▶ _TEXT SHOWN_
Four years later, the Supreme Court, in Lesser v. Lesser, 128 Colo. 151, 250 P.2d 130, held that a presumption of undue influence shifts only the burden of going forward with the evidence to the party seeking to uphold the conveyances, and held that the burden of proving undue influence remains on the contesting party. The court there said:
"This confidential relationship raised a presumption against the validity of the deed signed by Jacob, and placed the burden of going forward with the evidence upon the defendant. If she had offered no evidence the presumption thus raised, we have held in Zink v. Carlile, 126 Colo. 208, 248 P.2d 306, would have been sufficient to entitle plaintiff to favorable judgment. But defendant did introduce evidence rebutting that presumption....

▶ _APPLY WHAT YOU READ_
**a)** Summarize the passage on the Lesser v. Lesser decision in two sentences.
**b)** Write the next part of the passage on the Lesser v. Lesser decision, picking up after its final sentence.

▶ _DATA PROVIDED_
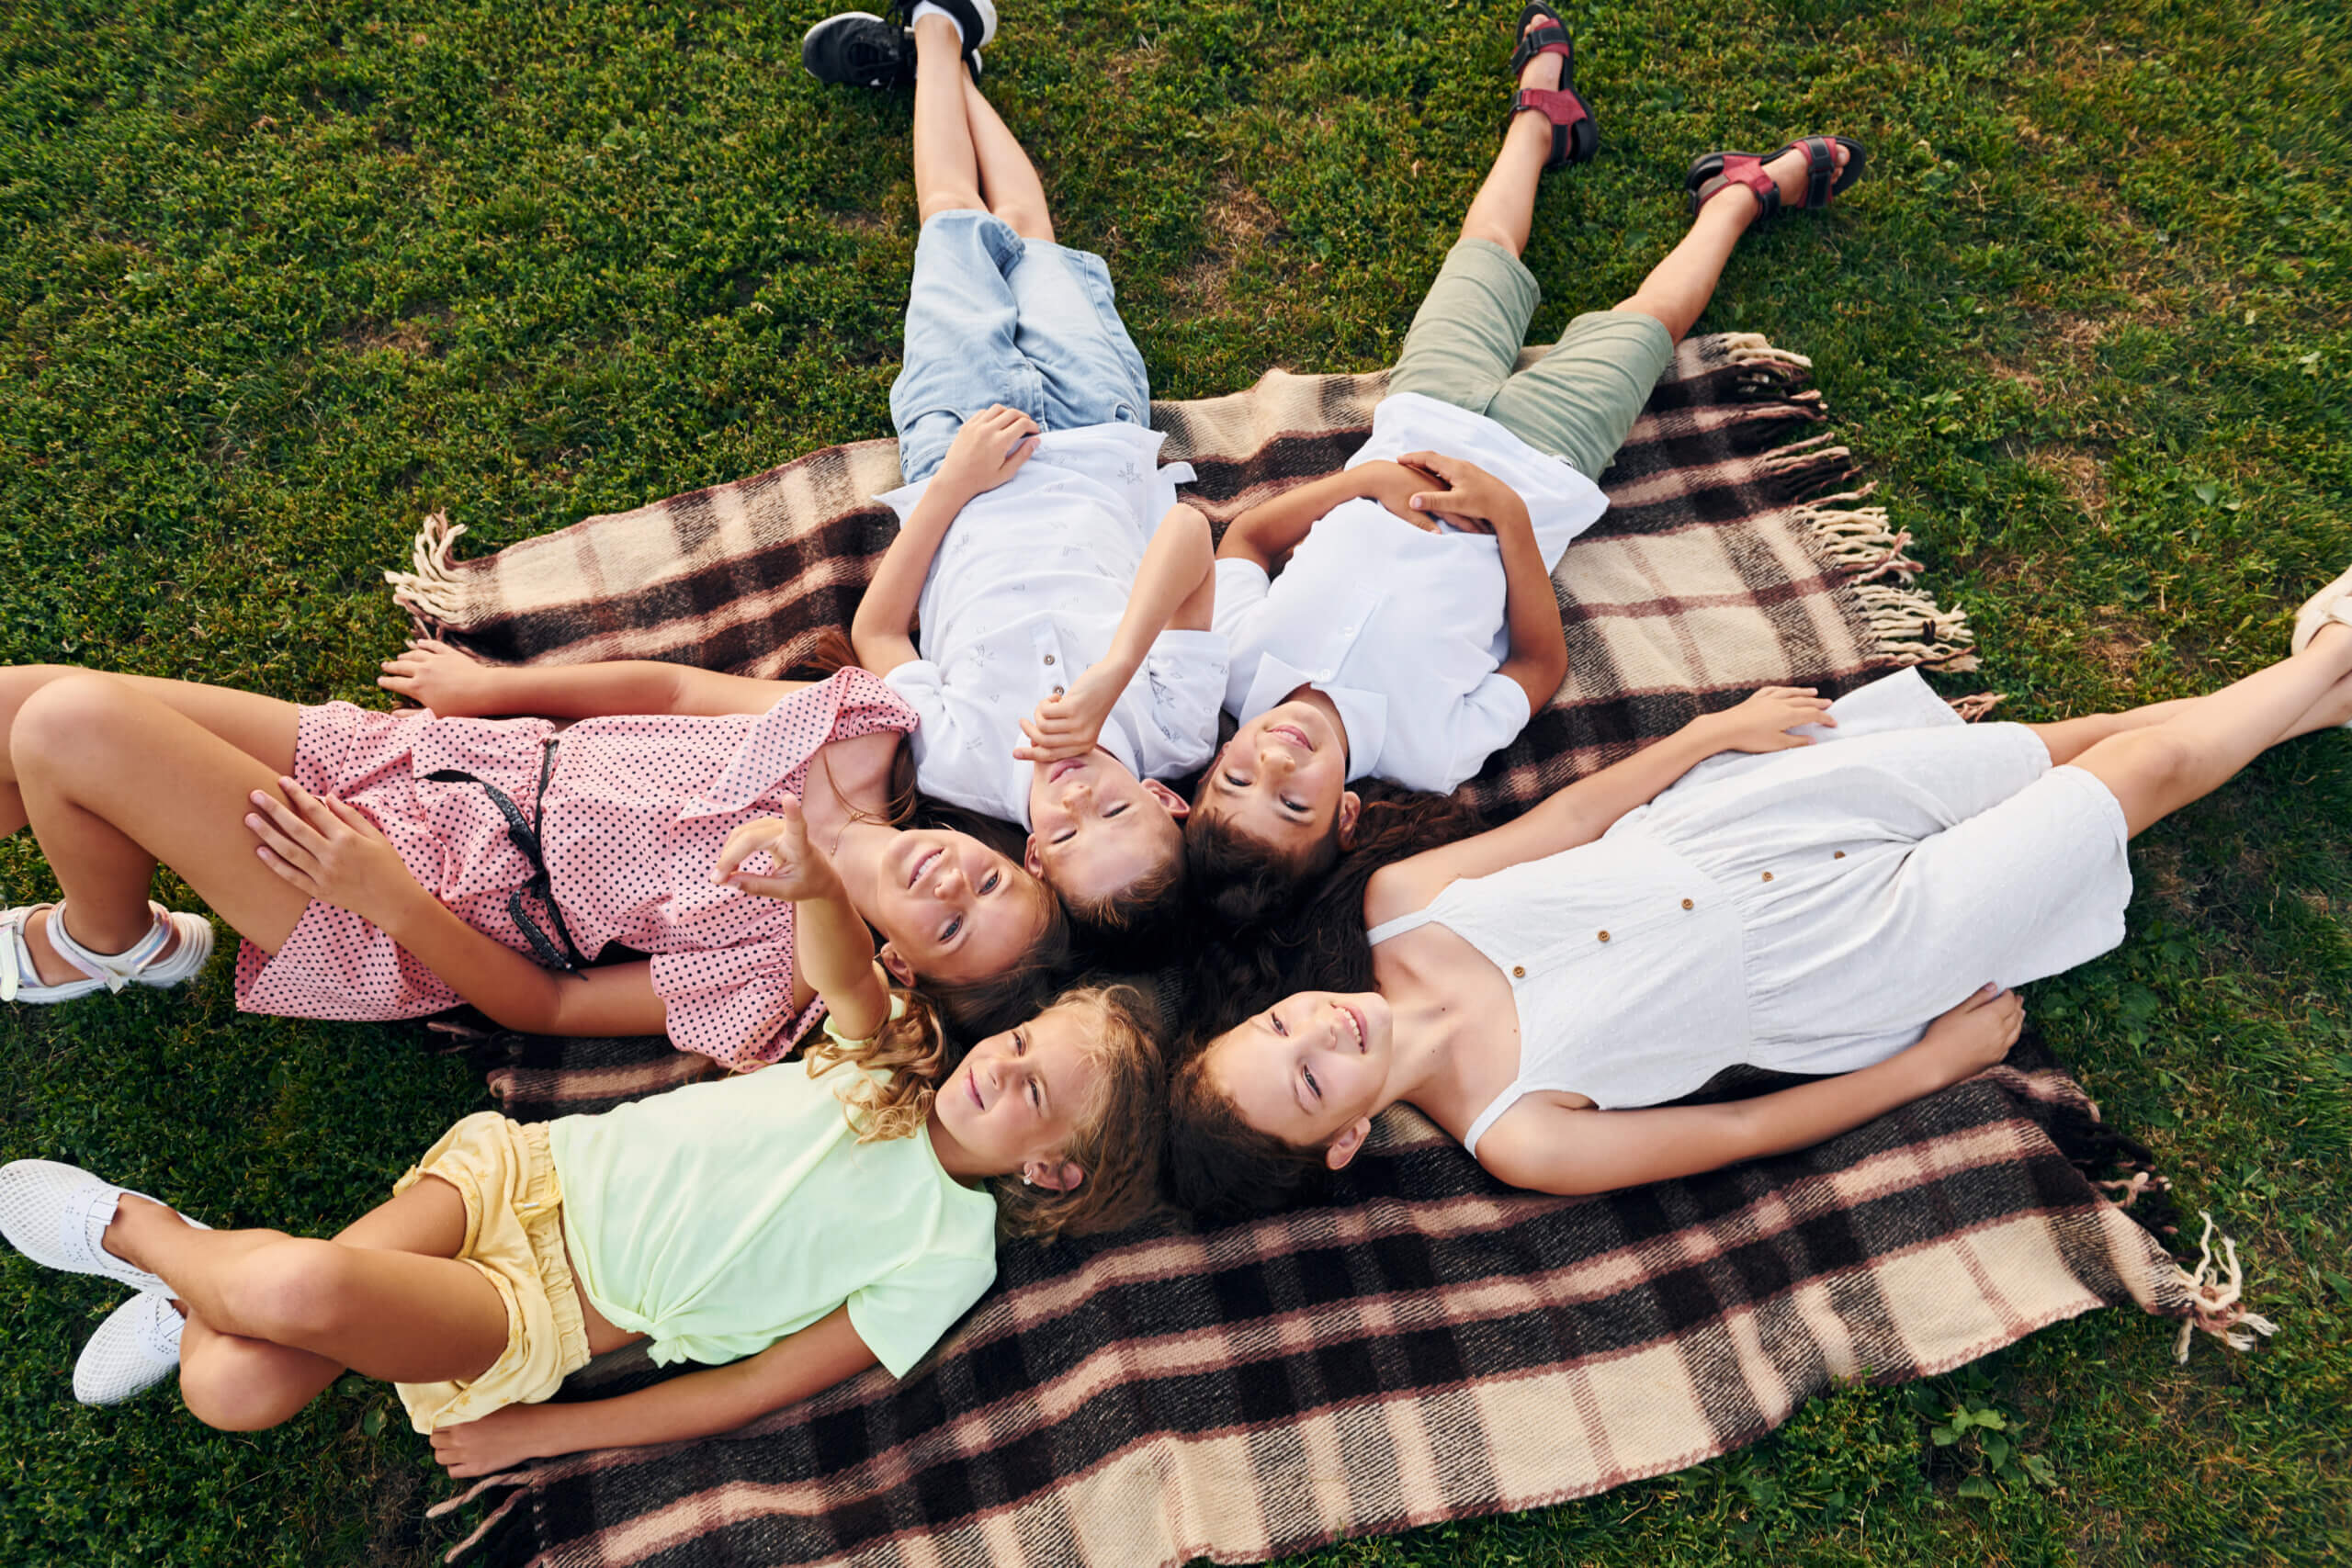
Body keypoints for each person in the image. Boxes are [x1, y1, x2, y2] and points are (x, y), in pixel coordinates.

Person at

▶ _TASK RESULTS_
**a)** In Lesser v. Lesser, the Supreme Court held that a presumption of undue influence shifts only the burden of going forward with the evidence to the party seeking to uphold the conveyances, while the burden of proving undue influence remains on the contesting party. The court explained that the confidential relationship raised a presumption against the deed signed by Jacob, which would have entitled the plaintiff to judgment if the defendant had offered no evidence, but the defendant did introduce evidence rebutting that presumption.

**b)**
As to what happens when evidence is produced rebutting what has been termed a presumption of invalidity of the conveyance is well expressed in Wigmore on Evidence (3rd Ed.), vol. IX, section 2491, subparagraphs 2 and 3, pages 289, 290: `2. Nevertheless, it must be kept in mind that the peculiar effect of a presumption "of law" (that is, the real presumption) is merely to invoke a rule of law compelling the jury to reach the conclusion in the absence of evidence to the contrary from the opponent. If the opponent does offer evidence to the contrary (sufficient to satisfy the judge's requirement of some evidence), the presumption disappears as a rule of law, and the case is in the jury's hands free from any rule. `3. It is therefore a fallacy to attribute (as do some judges) an artificial probative force to a presumption, increasing for the jury the weight of the facts, even when the opponent has come forward with some evidence to the contrary. * * *'" (Emphasis in original.)
No reference was made to Hilliard.
In Bohl v. Haney, 28 Colo. App. 55, 470 P.2d 603, decided after the opinion announced in Lesser, this Court held that the presumption of undue influence shifts the burden of proving that the conveyance is fair and just to the donee. Reliance was placed on Hilliard, and Lesser was improvidently distinguished. However, in First National Bank v. Groussman, 29 Colo. App. 215, 483 P.2d 398, affirmed, Colo., 491 P.2d 1382, we indicated that a presumption of undue influence merely shifts the burden of going forward to the donee, citing Bohl.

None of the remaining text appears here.